Published in final edited form as: Nat Rev Cancer. 2019 Aug 12;19(9):495–509. doi: 10.1038/s41568-019-0179-8

Figure 4. Next-generation model for the molecular stratification of lung adenocarcinoma.

Figure 4.

Oncogenic subgroups of lung adenocarcinoma (LUAD) are divided into smaller subsets on the basis of key co-occurring genomic alterations. Co-mutations constitute major determinants of tumor molecular diversity and can impact both tumor cell-autonomous and non-cell-autonomous cancer hallmarks; determine prognosis; predict response to systemic therapies and influence mechanisms of innate and acquired resistance. For simplicity, only KRAS and EGFR co-alterations are depicted graphically.
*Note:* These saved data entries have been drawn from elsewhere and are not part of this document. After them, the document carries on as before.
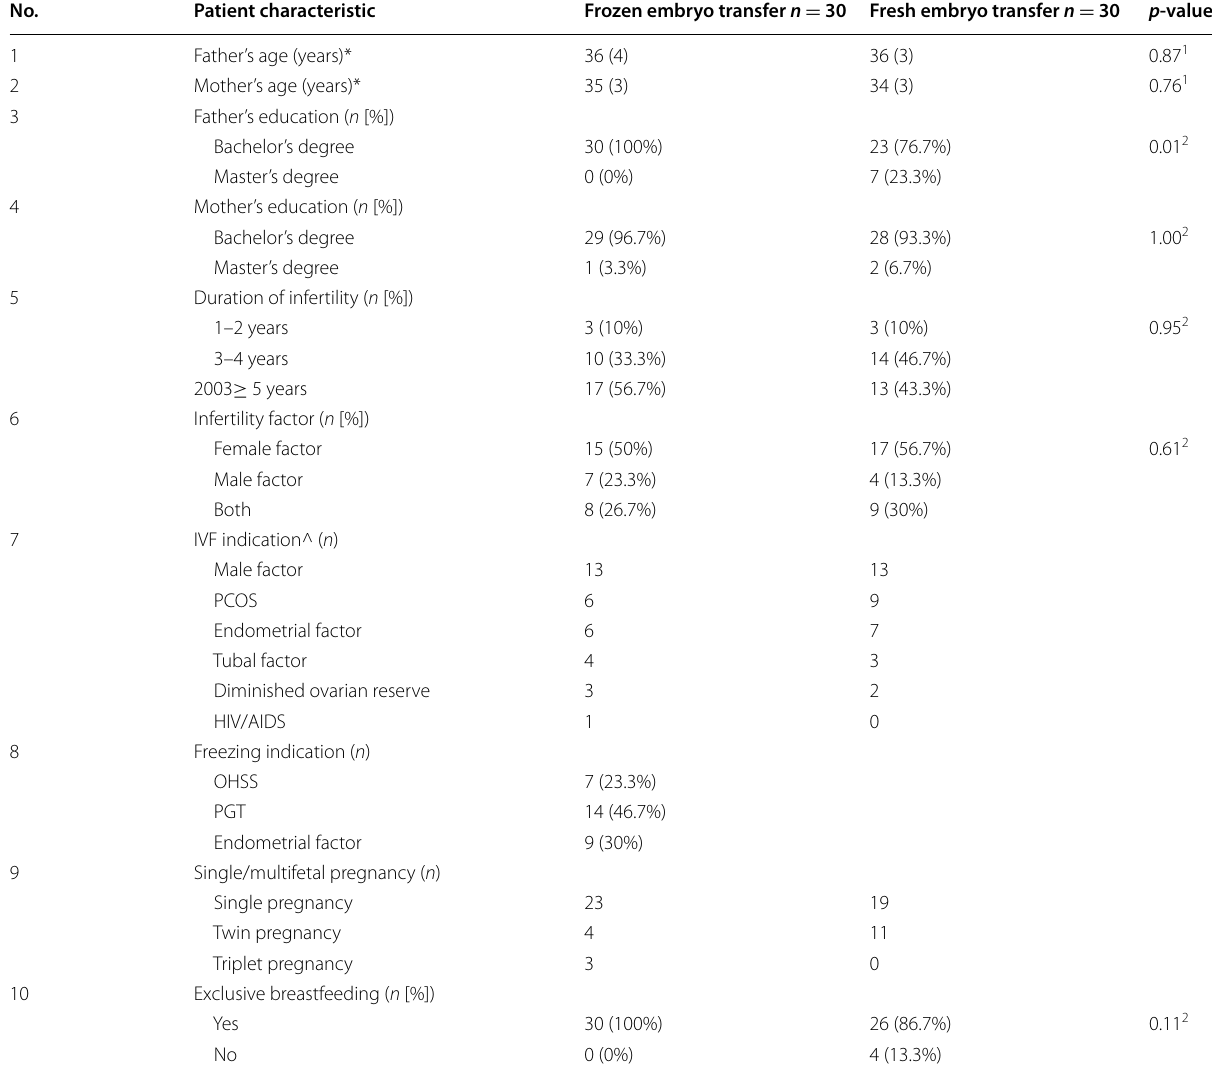
Table 1 Participants’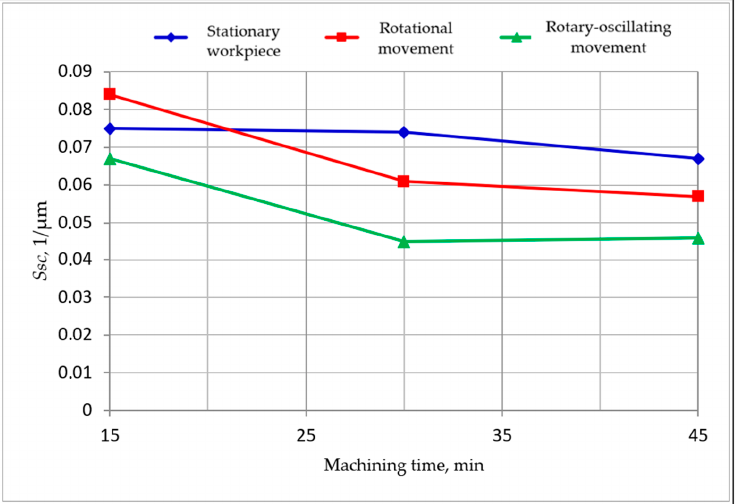
Figure 8. Changes of the arithmetic mean summit curvature Ssc as a function of machining time.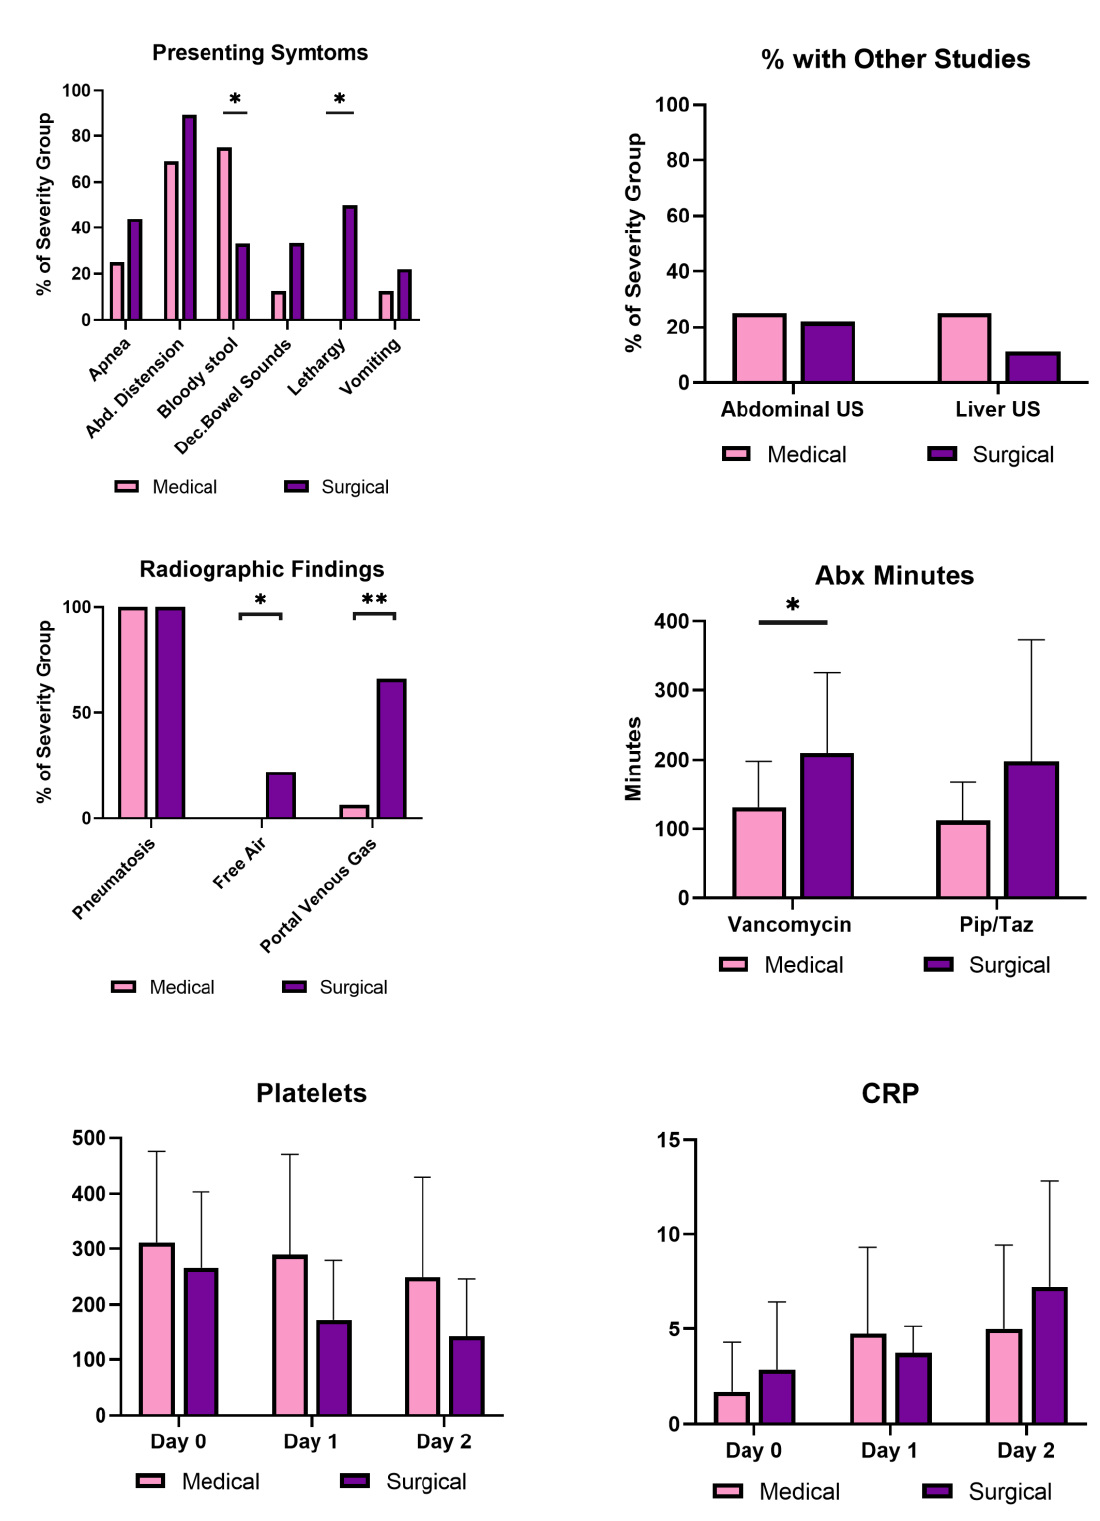
Figure 2. Comparison of clinical, laboratory, and antibiotic factors correlating to mild and severe NEC. Factors at diagnosis between medical (light) and surgical NEC (dark). C-reactive protein and platelet values: Day 0 is the day of NEC diagnosis. Fisher’s Exact test compared nominal variables, and t -tests compared continuous variables. Platelet units: 10 9 /L; CRP units: mg/dL. Significance was indicated by * p -value < 0.05, and ** p -value < 0.01.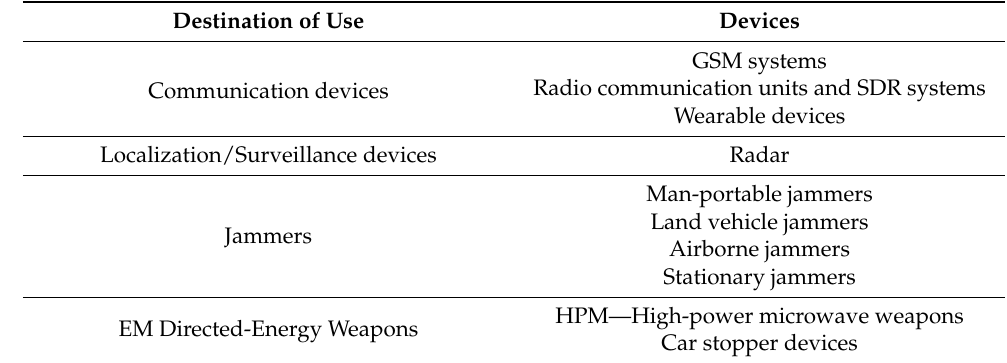
Table 1. Military devices grouped by intended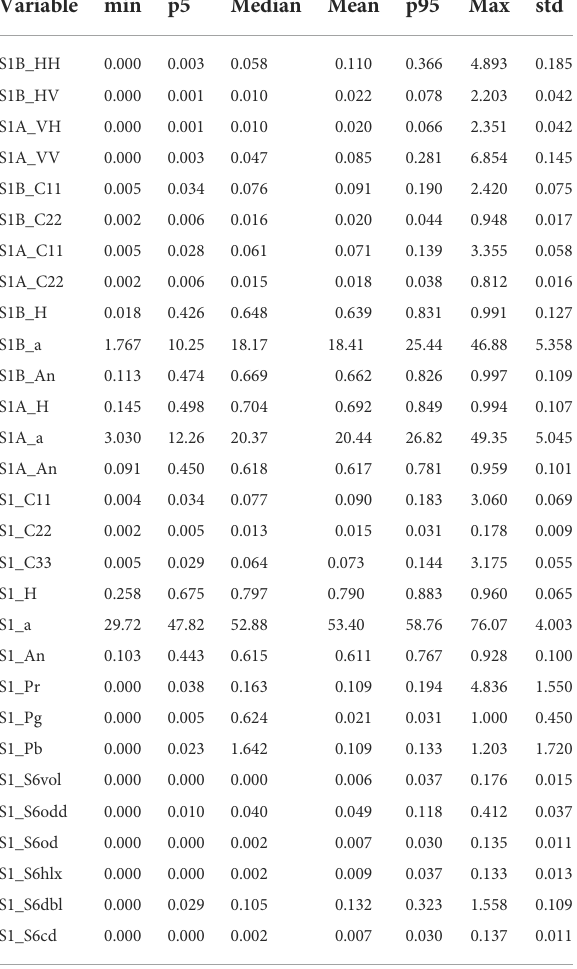
TABLE 3 Statistics of selected Sentinel-1 variables. Variable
For KRAS-mutant LUADs the previously identified KL, KP, and KC transcriptome-based subgroups are also indicated67; co-mutations in LKB1, KEAP1 and ATM are significantly enriched in the KL subgroup, whereas co-occurring alterations in TP53 and bi-allelic inactivation of CDKN2A/CDKN2B are hallmarks of the KP and KC subgroups respectively. Co-mutations in RBM10 don’t appear to exhibit predilection for any of the three KRAS transcriptomic subgroups. It should therefore be noted that several of the reported co-alterations within oncogene-defined groups are not mutually exclusive. Although co-mutation-defined cohorts are represented as slices of equal size, both the spectrum and prevalence of individual co-mutations evolve according to disease stage, prior treatment exposures, immune editing and the mutational processes that are operational at each stage of carcinogenesis.